It's no secret that I'm a girly-girl. This week's column is admittedly more feminine than usual including a review of "Bridesmaids," tips on how to make a wedding cake martini and the dish on when the long-awaited H&M will open at the Galleria Mall but I don't think anyone is above a little bit of delectable gossip. Let's get right into it.
REEL TALK: 'Bridesmaids'
I have grown tired of hearing that women can't be funny. Unfortunately, up to this point, there haven't been many movies that I can cite in my counterargument.
You'll be hard-pressed to find a better comedy this summer than 'Bridesmaids.'
Most of the recent "female comedies" depict women as shrill, petty and catty. Take 2009's "Bride Wars" it was painful and embarrassing to watch. We've all had our disagreements, but who would actually go to such great lengths to disrupt their best friend's upcoming nuptials by sneaking into a hair salon and replacing her blonde hair dye with blue, or causing her spray tan to go turbo-orange?
I don't know any women like that. I don't want to, either -- frankly, nobody does. Therein lies the problem.
"Bridesmaids" succeeds where its predecessors have failed: it features talented comedic actresses in a film that is undeniably uproarious and will appeal to everyone. It may be challenging to convince your boyfriend to see a film called "Bridemaids" without him quickly dismissing it as a "chick flick" getting him inside the theater will probably be more than half the battle. Once he's there, however, I dare him not to laugh as hard as he did at "The Hangover," if not harder.
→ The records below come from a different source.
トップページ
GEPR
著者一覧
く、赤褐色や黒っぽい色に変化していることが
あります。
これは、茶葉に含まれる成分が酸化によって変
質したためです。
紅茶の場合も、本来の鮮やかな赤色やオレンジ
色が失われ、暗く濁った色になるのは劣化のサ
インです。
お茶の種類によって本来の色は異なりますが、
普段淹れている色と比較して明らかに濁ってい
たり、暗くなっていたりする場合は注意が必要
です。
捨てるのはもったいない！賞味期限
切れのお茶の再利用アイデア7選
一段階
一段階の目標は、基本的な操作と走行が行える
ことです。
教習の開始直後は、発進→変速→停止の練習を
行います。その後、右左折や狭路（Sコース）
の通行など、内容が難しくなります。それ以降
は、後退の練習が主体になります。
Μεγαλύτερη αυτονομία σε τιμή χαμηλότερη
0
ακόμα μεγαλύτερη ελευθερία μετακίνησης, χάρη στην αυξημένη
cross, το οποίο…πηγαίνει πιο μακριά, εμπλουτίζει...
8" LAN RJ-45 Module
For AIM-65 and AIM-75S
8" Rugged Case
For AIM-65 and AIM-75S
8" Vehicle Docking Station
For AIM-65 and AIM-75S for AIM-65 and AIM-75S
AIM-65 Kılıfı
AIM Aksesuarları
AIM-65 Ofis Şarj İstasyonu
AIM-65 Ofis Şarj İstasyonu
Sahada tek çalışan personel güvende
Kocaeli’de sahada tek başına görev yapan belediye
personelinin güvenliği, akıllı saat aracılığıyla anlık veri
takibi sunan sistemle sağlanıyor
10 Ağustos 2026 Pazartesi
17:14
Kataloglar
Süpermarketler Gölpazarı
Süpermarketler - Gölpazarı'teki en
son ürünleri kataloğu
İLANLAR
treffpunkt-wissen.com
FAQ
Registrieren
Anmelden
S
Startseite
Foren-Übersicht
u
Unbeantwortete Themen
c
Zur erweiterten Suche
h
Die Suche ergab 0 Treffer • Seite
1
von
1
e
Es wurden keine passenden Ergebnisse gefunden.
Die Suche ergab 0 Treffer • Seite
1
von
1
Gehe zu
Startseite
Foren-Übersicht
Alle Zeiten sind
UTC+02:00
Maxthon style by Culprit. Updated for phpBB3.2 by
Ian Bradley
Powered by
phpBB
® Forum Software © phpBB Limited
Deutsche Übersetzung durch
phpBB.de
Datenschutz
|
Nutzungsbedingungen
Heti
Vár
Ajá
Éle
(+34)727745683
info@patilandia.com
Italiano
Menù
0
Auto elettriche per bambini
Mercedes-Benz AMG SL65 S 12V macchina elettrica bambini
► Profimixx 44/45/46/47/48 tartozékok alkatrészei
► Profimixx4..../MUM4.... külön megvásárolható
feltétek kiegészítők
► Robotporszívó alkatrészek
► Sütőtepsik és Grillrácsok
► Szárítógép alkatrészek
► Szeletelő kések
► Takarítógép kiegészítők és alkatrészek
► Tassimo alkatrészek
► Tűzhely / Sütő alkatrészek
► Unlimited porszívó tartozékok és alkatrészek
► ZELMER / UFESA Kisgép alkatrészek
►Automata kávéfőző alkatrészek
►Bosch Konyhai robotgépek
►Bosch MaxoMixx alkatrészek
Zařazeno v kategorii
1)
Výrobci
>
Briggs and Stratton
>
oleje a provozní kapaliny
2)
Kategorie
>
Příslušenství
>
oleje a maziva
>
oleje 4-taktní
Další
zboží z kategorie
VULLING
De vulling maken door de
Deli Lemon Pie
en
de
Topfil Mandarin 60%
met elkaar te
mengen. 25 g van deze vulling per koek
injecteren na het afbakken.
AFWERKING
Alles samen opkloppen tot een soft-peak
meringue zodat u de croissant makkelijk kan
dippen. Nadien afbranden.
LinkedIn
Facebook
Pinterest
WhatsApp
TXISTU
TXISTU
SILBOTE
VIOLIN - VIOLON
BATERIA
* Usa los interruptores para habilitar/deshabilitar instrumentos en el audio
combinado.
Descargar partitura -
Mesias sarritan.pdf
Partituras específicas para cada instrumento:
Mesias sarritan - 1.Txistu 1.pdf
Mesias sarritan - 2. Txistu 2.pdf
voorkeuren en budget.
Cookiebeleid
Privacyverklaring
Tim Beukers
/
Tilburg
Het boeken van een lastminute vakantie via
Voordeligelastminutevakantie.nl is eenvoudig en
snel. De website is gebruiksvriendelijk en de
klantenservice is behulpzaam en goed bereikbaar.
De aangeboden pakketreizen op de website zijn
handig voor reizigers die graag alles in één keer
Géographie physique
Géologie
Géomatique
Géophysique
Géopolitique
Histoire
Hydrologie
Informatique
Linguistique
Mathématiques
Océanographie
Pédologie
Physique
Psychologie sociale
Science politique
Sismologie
Kristen Wiig's character is one everyone can relate to. Annie's business went bust during the recession and she still has to drive by her boarded-up bakery in her beat-up car on her way to a lunch date that she probably can't afford. She works at a job she hates helping happy couples pick out engagement rings at a jewelry counter -- and barely scrapes by. In order to pay the rent, she has to live with creepy British roommates (one is played by Rebel Wilson, one of the funniest characters in the whole film). The only man in her life is a friend-with-benefits (John Hamm, played to perfection) who can't get rid of her fast enough after he's done with her. While her life continues to become increasingly unbearable, her best friend's is on an upswing: she's getting married and has chosen her as maid of honor. And bridesmaids dresses and bachelorette parties ain't cheap.
Hilarity ensues as the bride-to-be (Maya Rudolph) introduces Annie to her fellow bridesmaids: a prissy newlywed, a harried mom, a tough broad and the ultimate perfectionist, Helen, a constant one-upper who quickly becomes Annie's nemesis. We all know someone like Helen and love to hate her: anything you can do, she can do better and she'll never miss an opportunity to remind you. Each pre-wedding event goes even more disastrously wrong than the last. There are scenes in "Bridesmaids" that will completely gross you out, make you laugh until you cry, and will cause you to chuckle to yourself aloud the next day in the middle of the grocery store and hope that no one noticed.
Hopefully, "Bridesmaids" will pave the way for more funny movies featuring funny girls, instead of the obnoxious, vapid fare we've become accustomed to. Women don't have to simply be relegated to ripping each other's hair out, posing as a pretty accessory, or being the wet blanket preventing the guys from going wild at the bachelor party. We can do comedy just as well if not better. And now, with the help of "Bridesmaids," there's no shortage of proof.
DRINK OF THE WEEK
In honor of "Bridesmaids," my drink this week is the wedding cake martini. My very own recipe aficionado, my sister Hilary Diodato, has recommended her own recipe. For one wedding cake martini, you will need the following ingredients: 1 oz. heavy cream, 1 oz. vanilla vodka, 1 oz Amaretto, 1/2 oz. clear creme de cacao and 1/2 oz. pineapple juice. She writes:
"Wedding cakes are all about pomp and circumstance, and a wedding cake martini should be enjoyed in same frame of mind. Therefore, I vehemently discourage consuming this cocktail out of a naked glass. For the rim, grate some white chocolate wafers or bars using a microplane onto a shallow dish. Moisten the rim of your martini glass with a touch of water, and roll the upside-down glass into the plate of chocolate shavings. Next, pour all drink ingredients into a martini shaker filled with ice, and shake until thoroughly combined. Strain the mixture into your martini glass, and toss in a vanilla pirouette cookie or extra-large white chocolate curls just before serving."